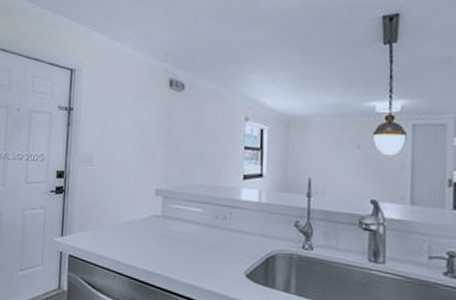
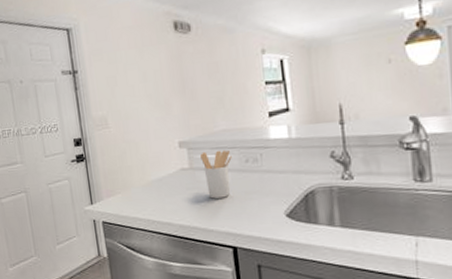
utensil holder: none [173,202,203,250] -> present [199,149,232,199]

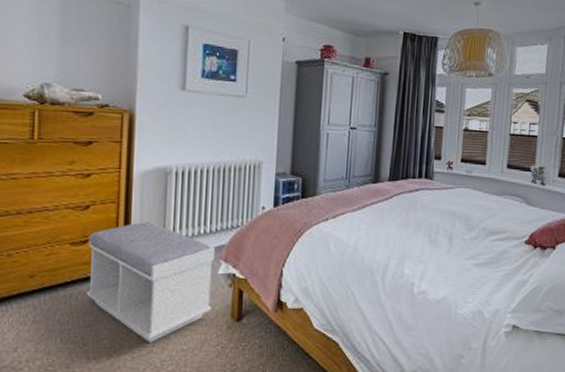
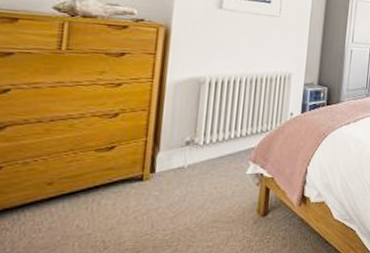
bench: present [87,222,216,343] -> none [110,128,245,242]

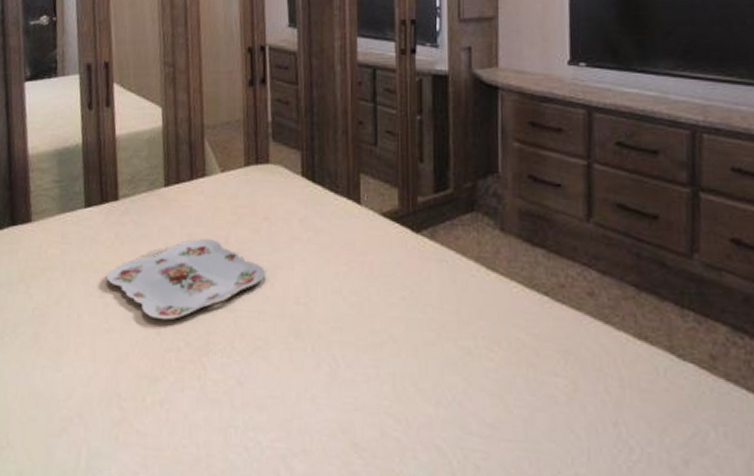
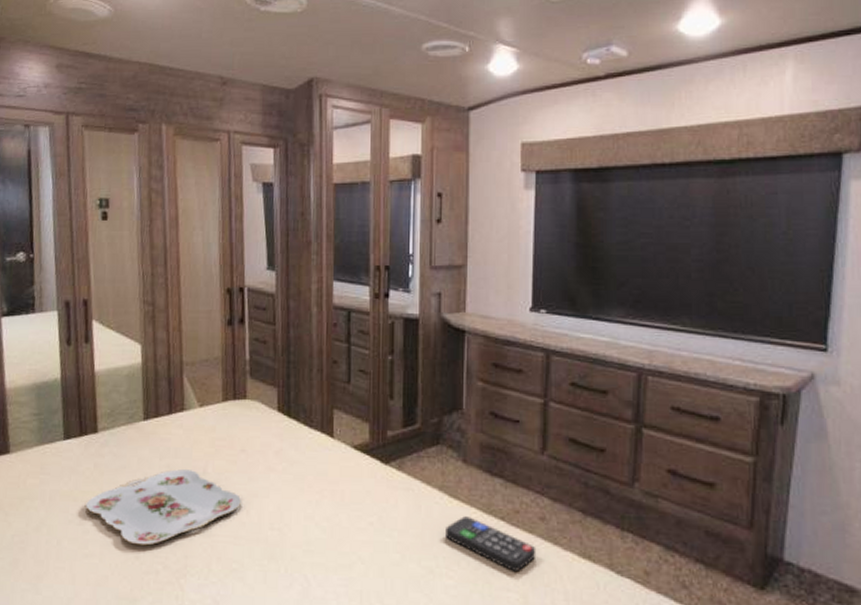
remote control: none [484,291,586,355] -> present [446,516,536,573]

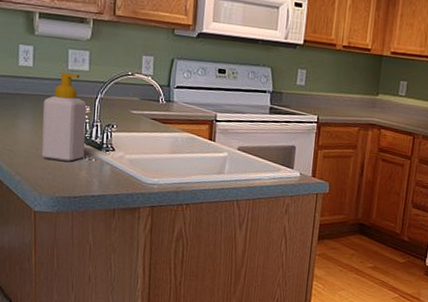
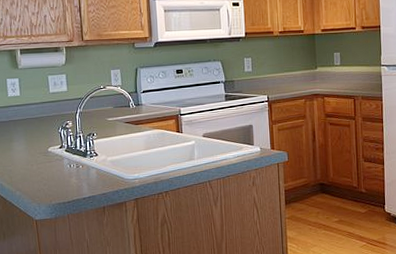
soap bottle: present [41,73,87,162] -> none [32,96,73,173]

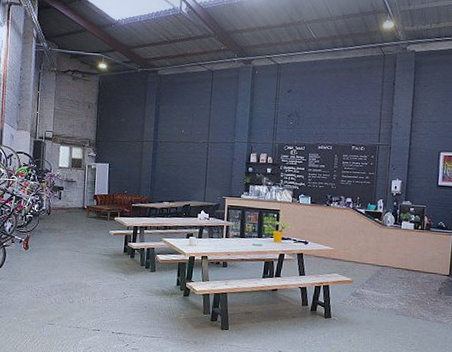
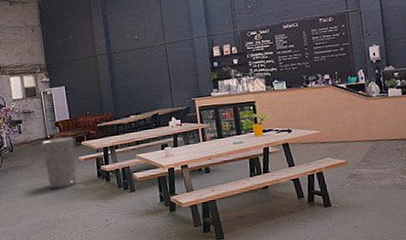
trash can: none [76,206,108,257] -> present [41,134,77,189]

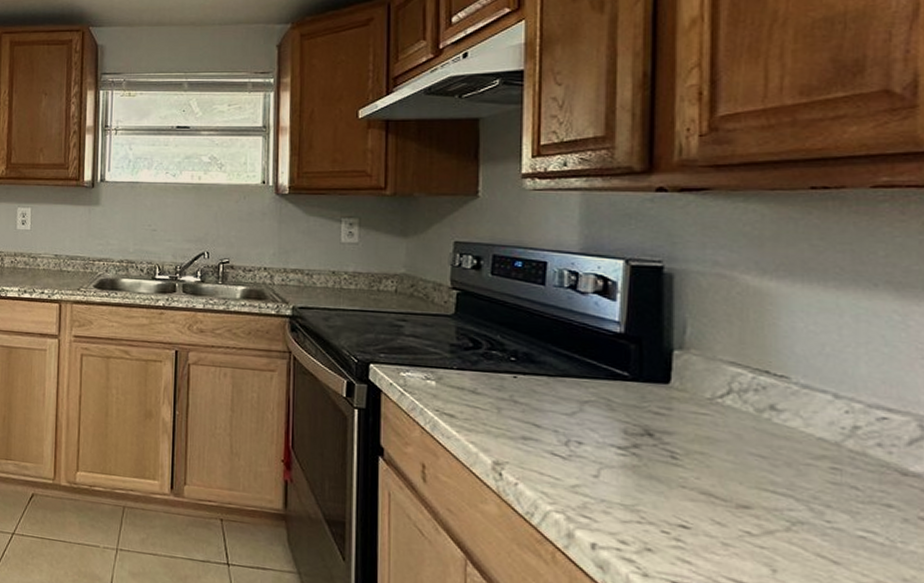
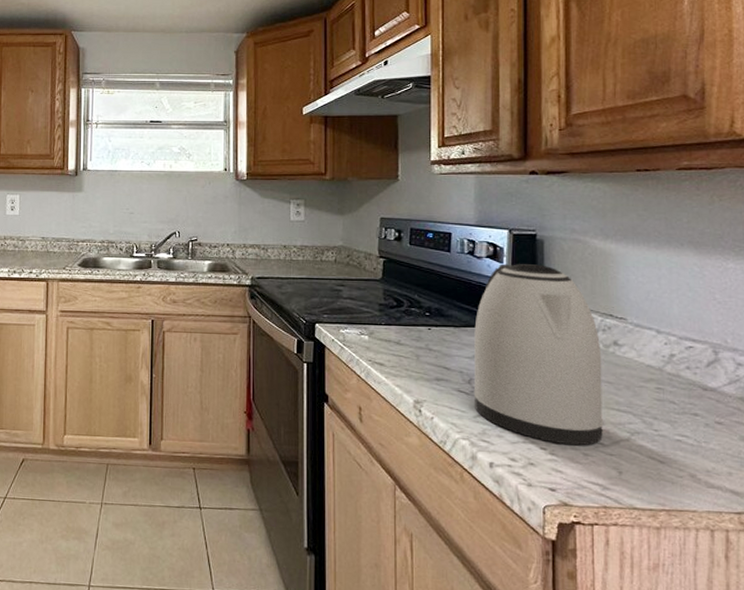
kettle: none [572,301,753,533] -> present [473,263,604,446]

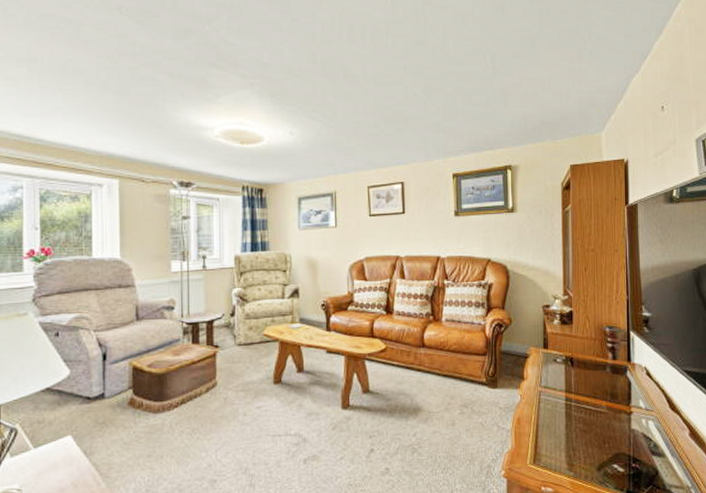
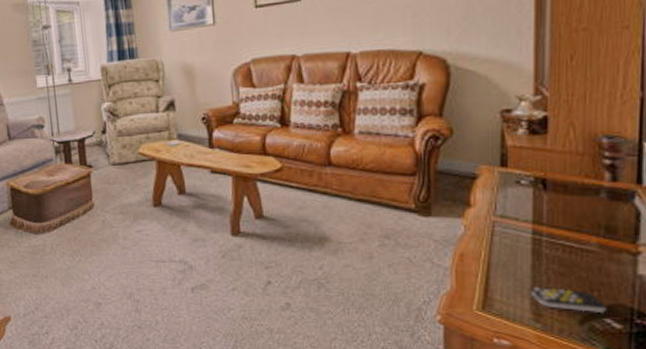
remote control: none [565,441,614,461] -> present [530,286,607,314]

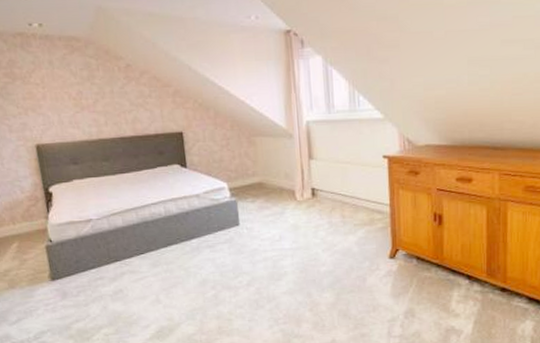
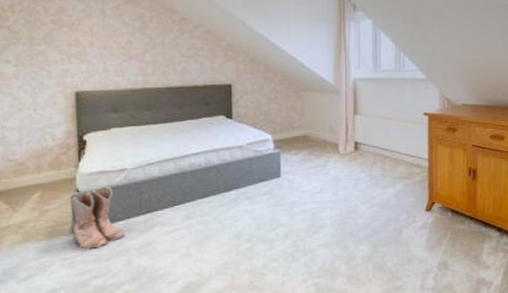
boots: none [45,236,99,295] -> present [70,186,126,249]

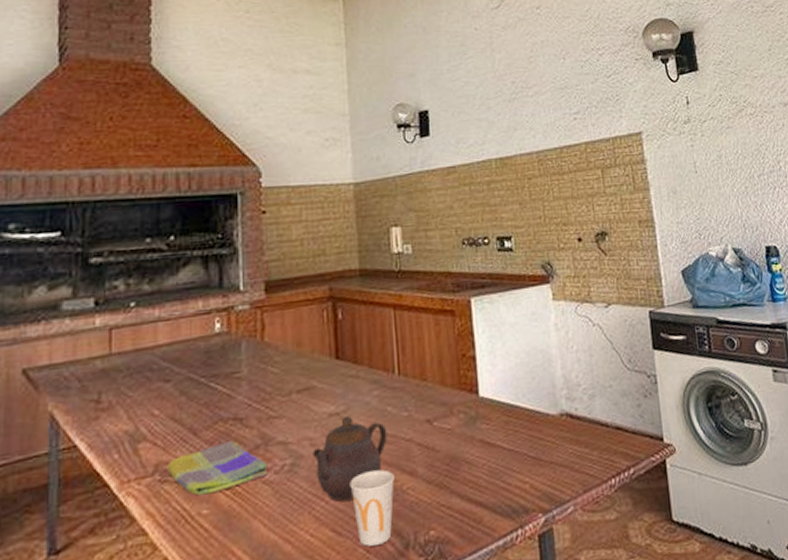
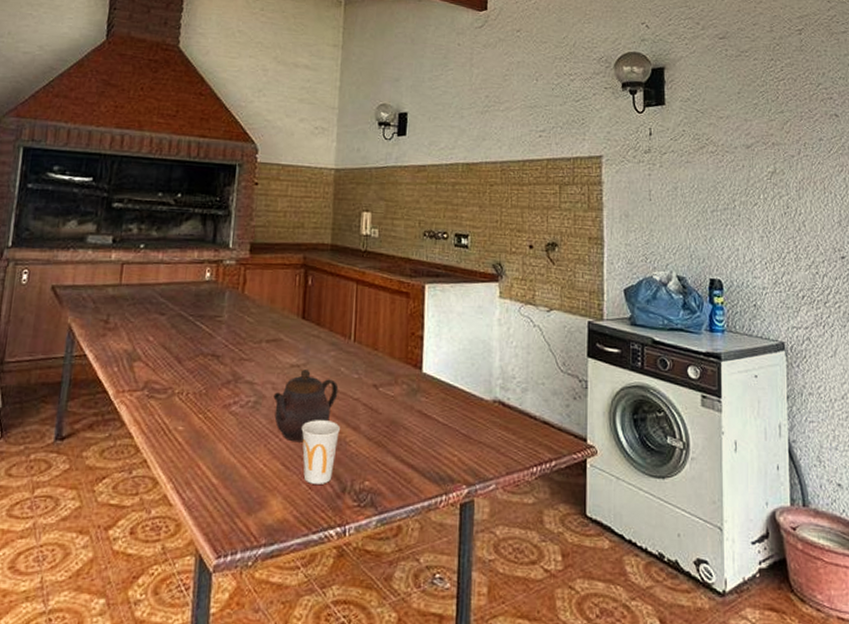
dish towel: present [167,441,268,496] -> none [154,373,236,414]

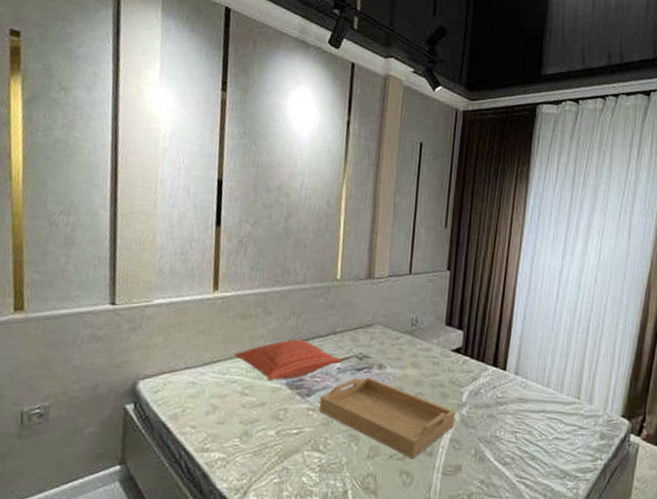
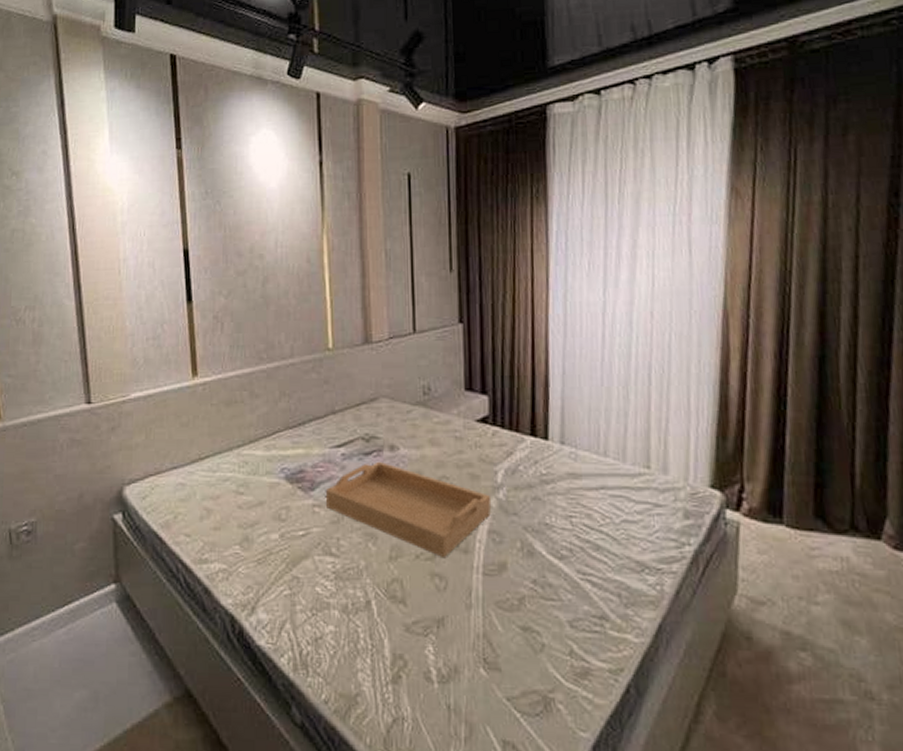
pillow: present [233,339,343,381] -> none [223,423,346,475]

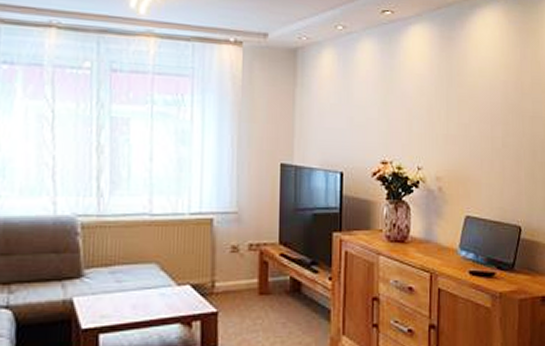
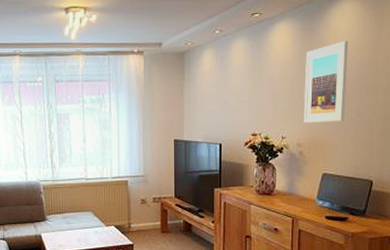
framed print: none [443,55,492,153] -> present [303,40,348,123]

> **TASK DIRECTIONS**: All lines in the records above with "control" need to be found and copied.

> **ANSWER BOX**:
remote control: none [484,291,586,355] -> present [446,516,536,573]
remote control: none [565,441,614,461] -> present [530,286,607,314]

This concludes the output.